__EXERCISE OBJECTIVE__
Wherever the word "priority" shows up in the data, report the line it sits in.

━━━ STUDY MATERIAL

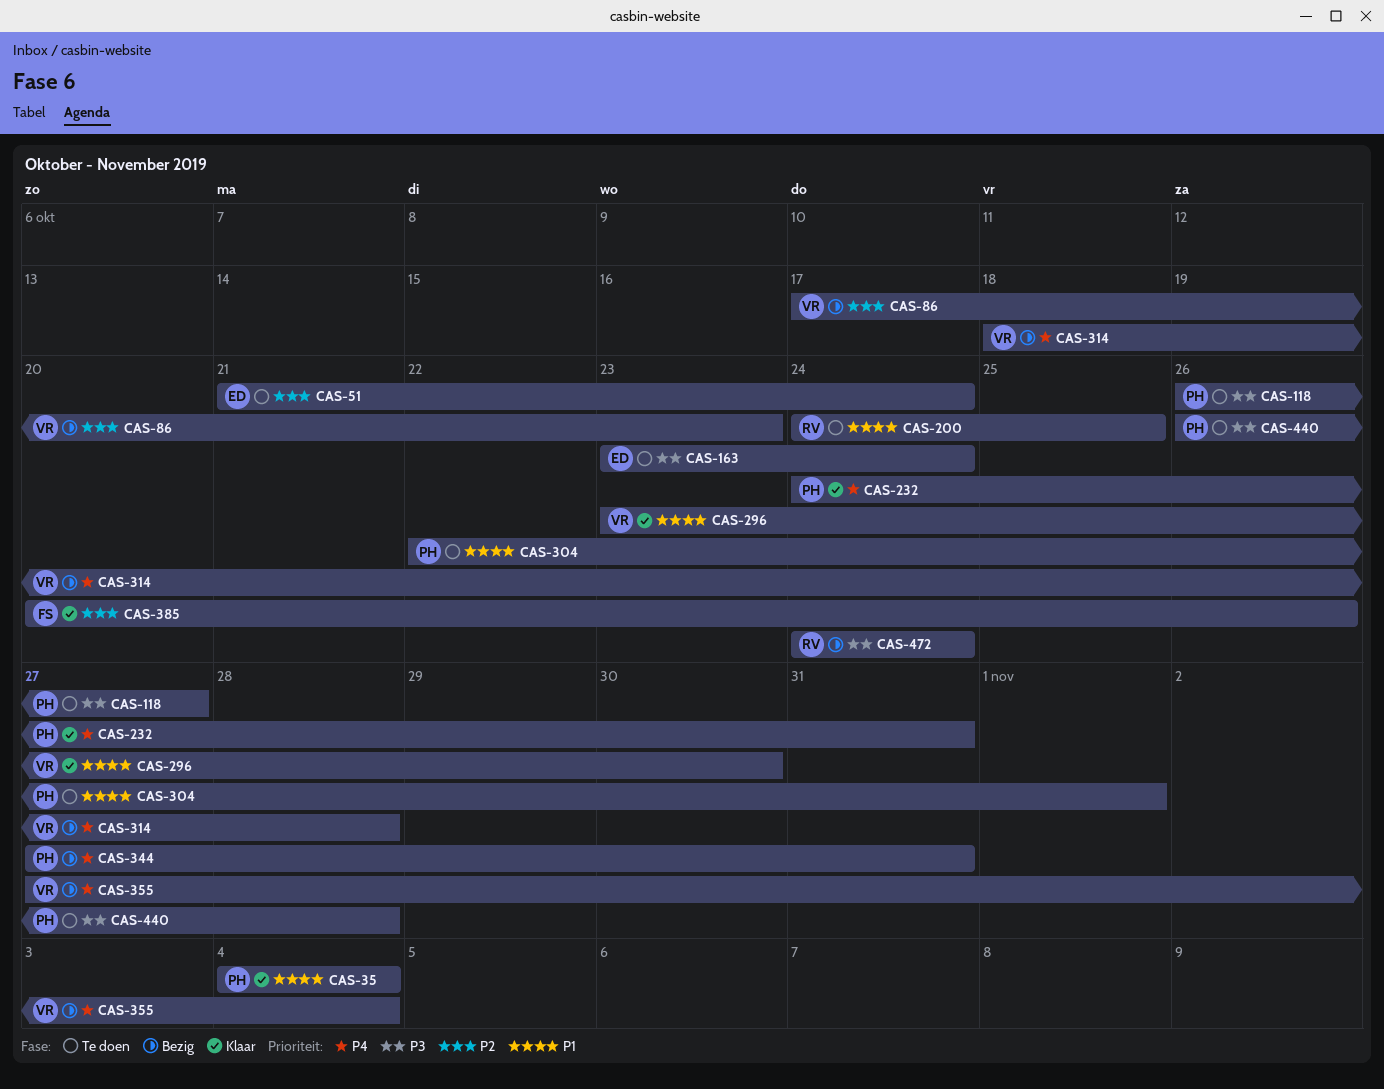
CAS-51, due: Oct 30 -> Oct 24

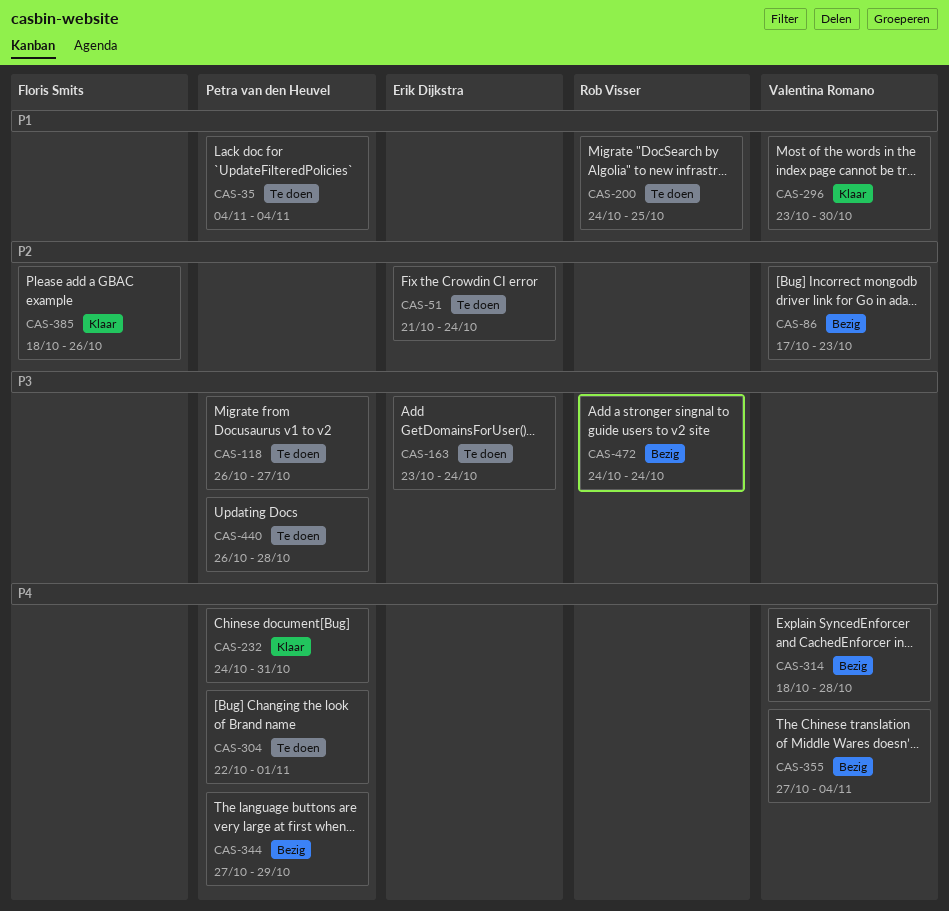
CAS-35, status: Klaar -> Te doen
CAS-304, priority: P1 -> P4
CAS-344, due: Oct 31 -> Oct 29
CAS-385, start: Oct 20 -> Oct 18

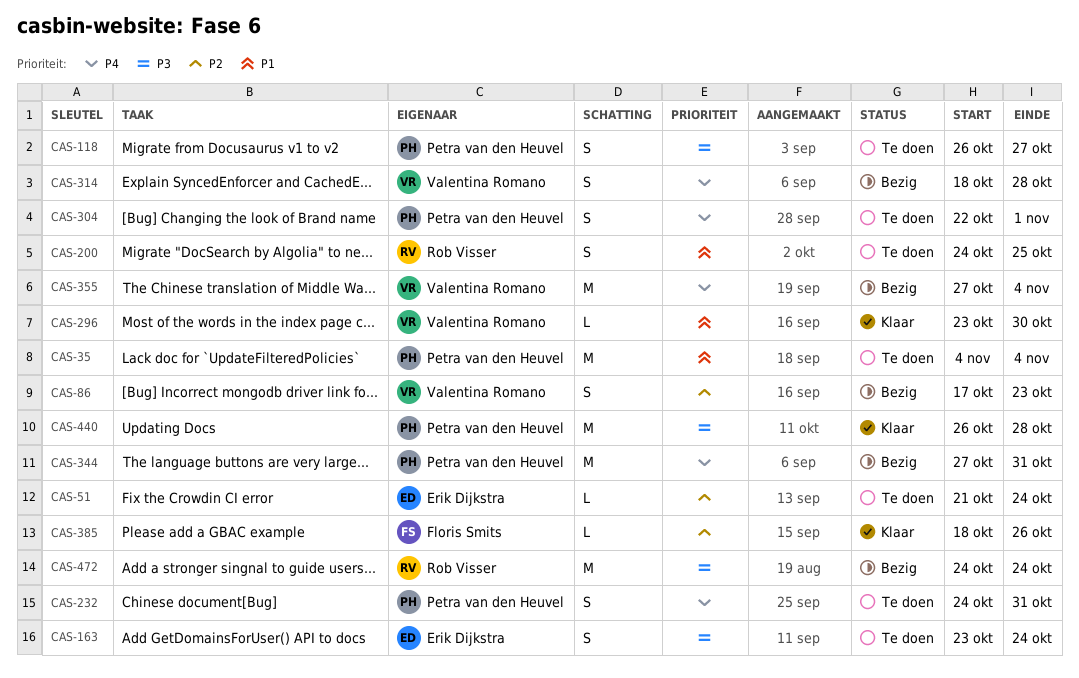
CAS-232, status: Klaar -> Te doen
CAS-344, due: Oct 29 -> Oct 31
CAS-440, status: Te doen -> Klaar

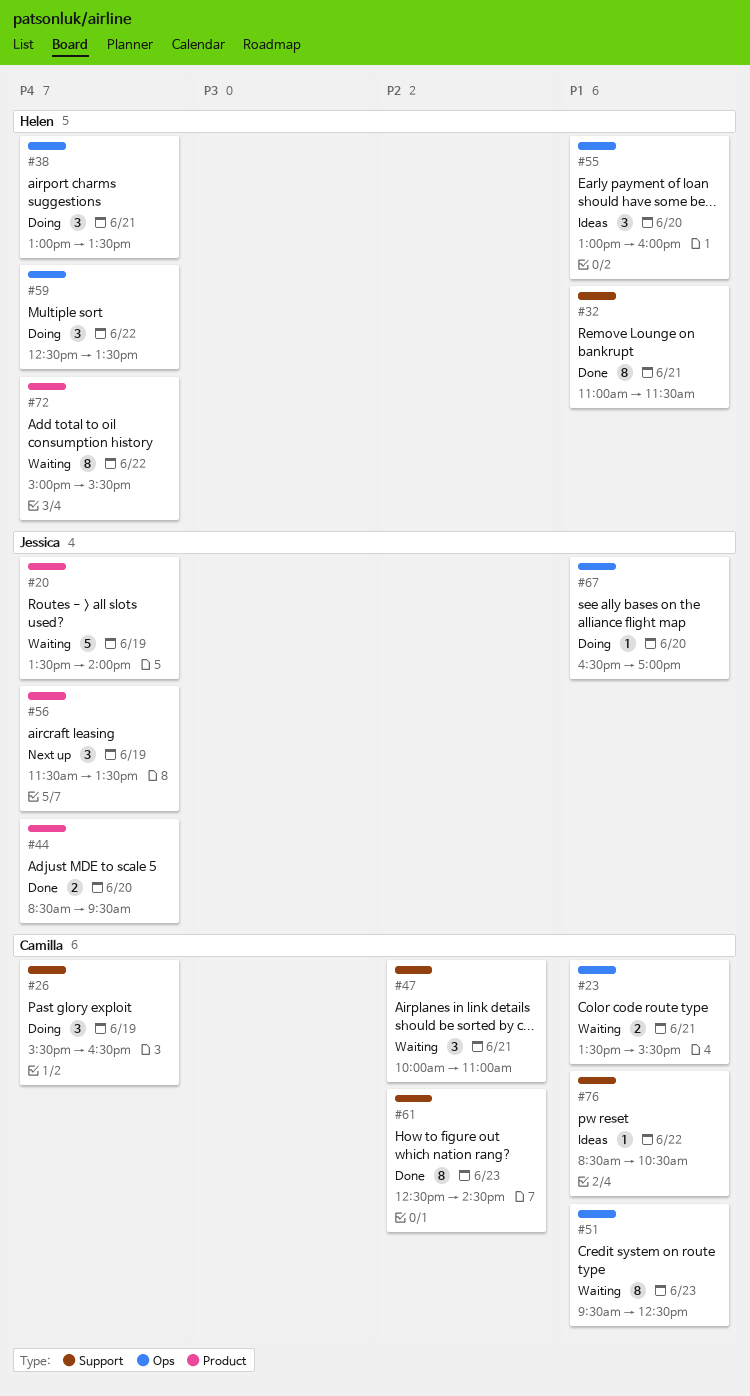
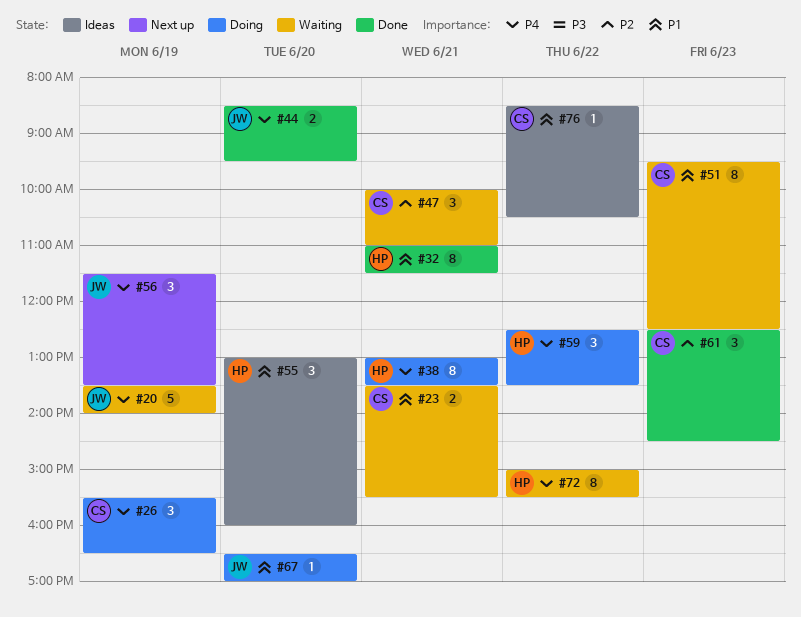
#38, estimate: 3 -> 8
#61, estimate: 8 -> 3

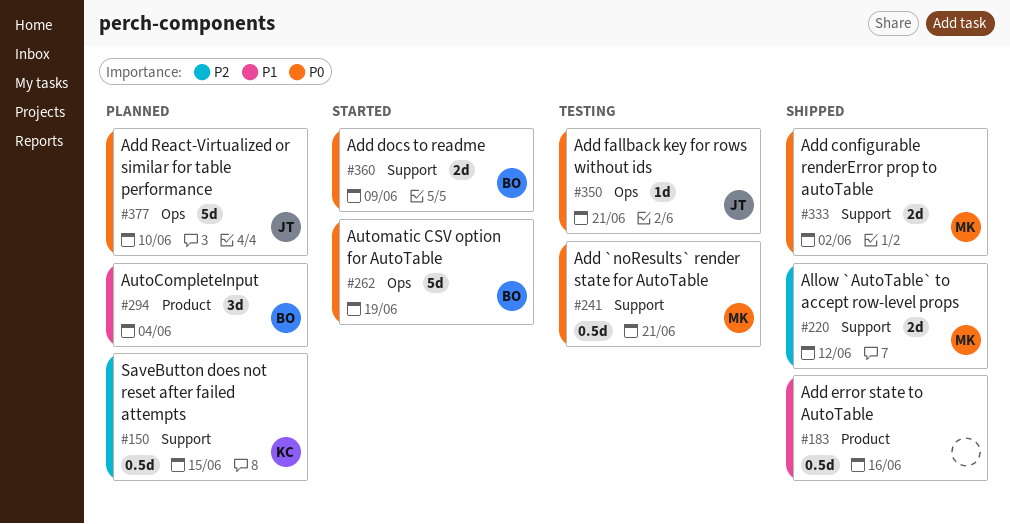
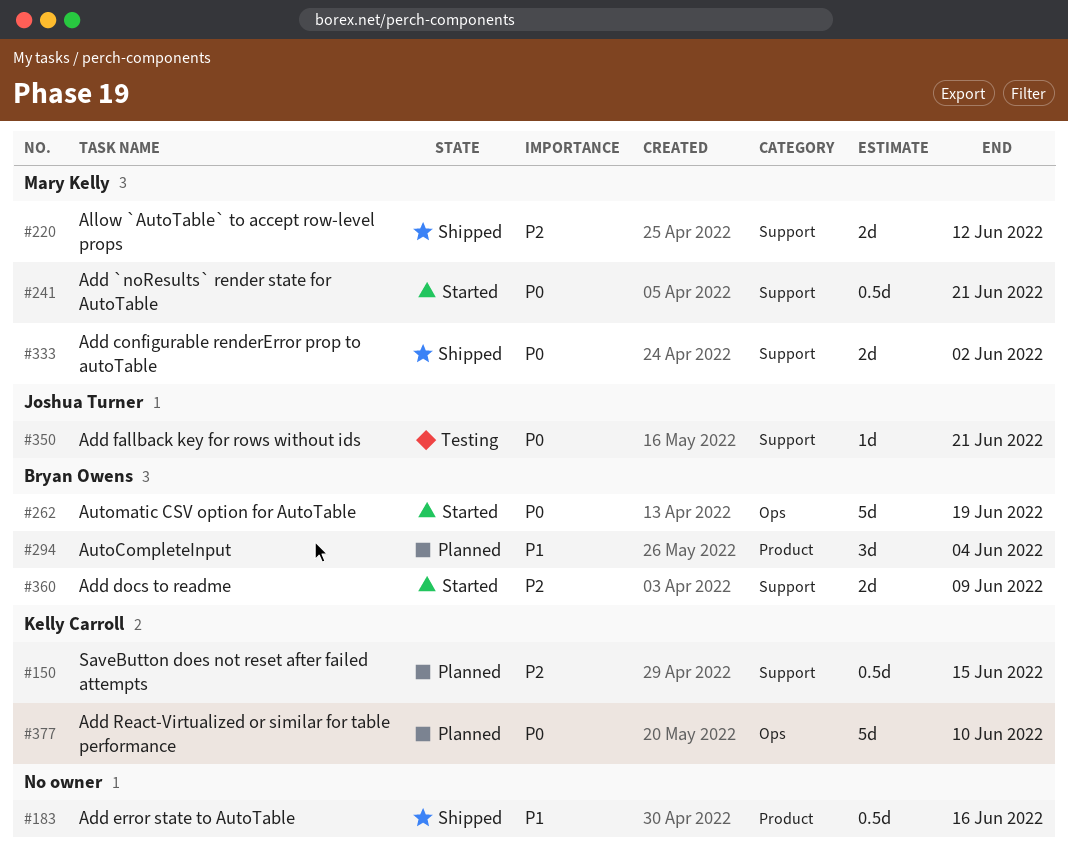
#241, status: Testing -> Started
#350, label: Ops -> Support
#360, priority: P0 -> P2
#377, owner: Joshua Turner -> Kelly Carroll

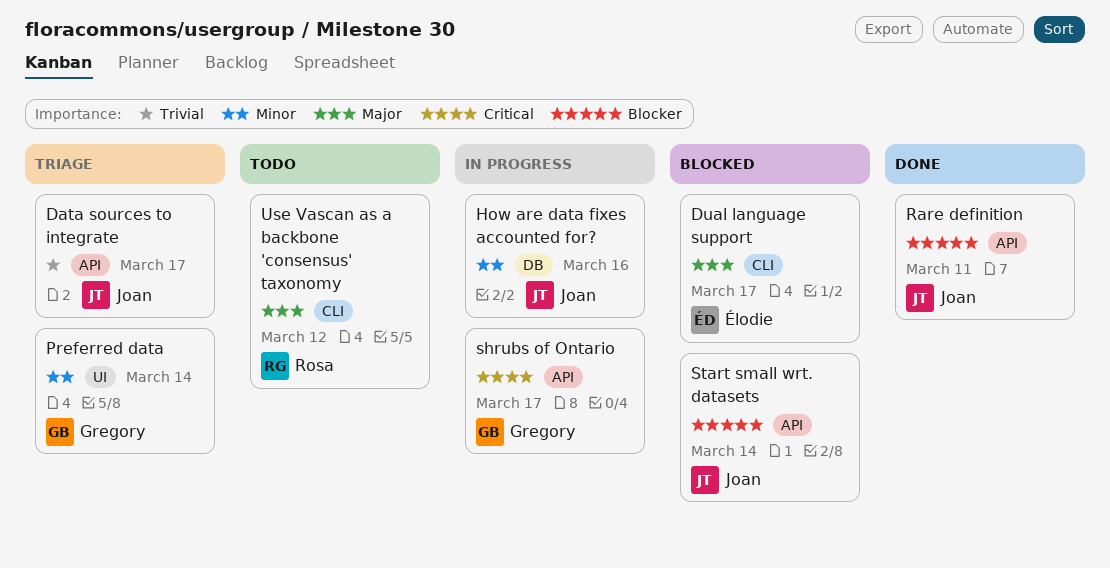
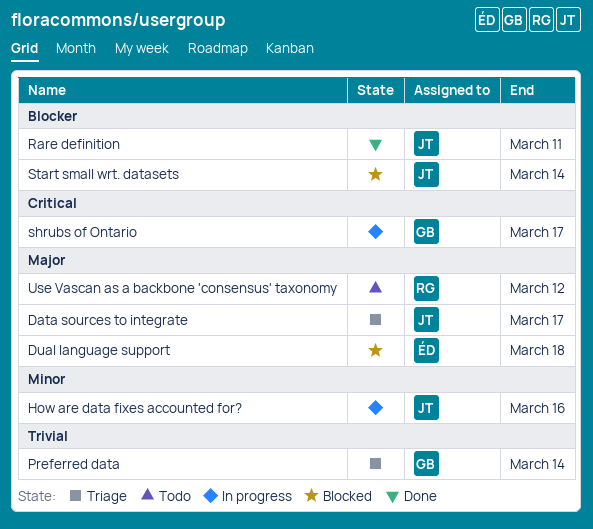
Data sources to integrate, priority: Trivial -> Major
Dual language support, due: Mar 17 -> Mar 18
Preferred data, priority: Minor -> Trivial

━━━━━━

__EXPECTED ANSWER__
CAS-304, priority: P1 -> P4
#360, priority: P0 -> P2
Data sources to integrate, priority: Trivial -> Major
Preferred data, priority: Minor -> Trivial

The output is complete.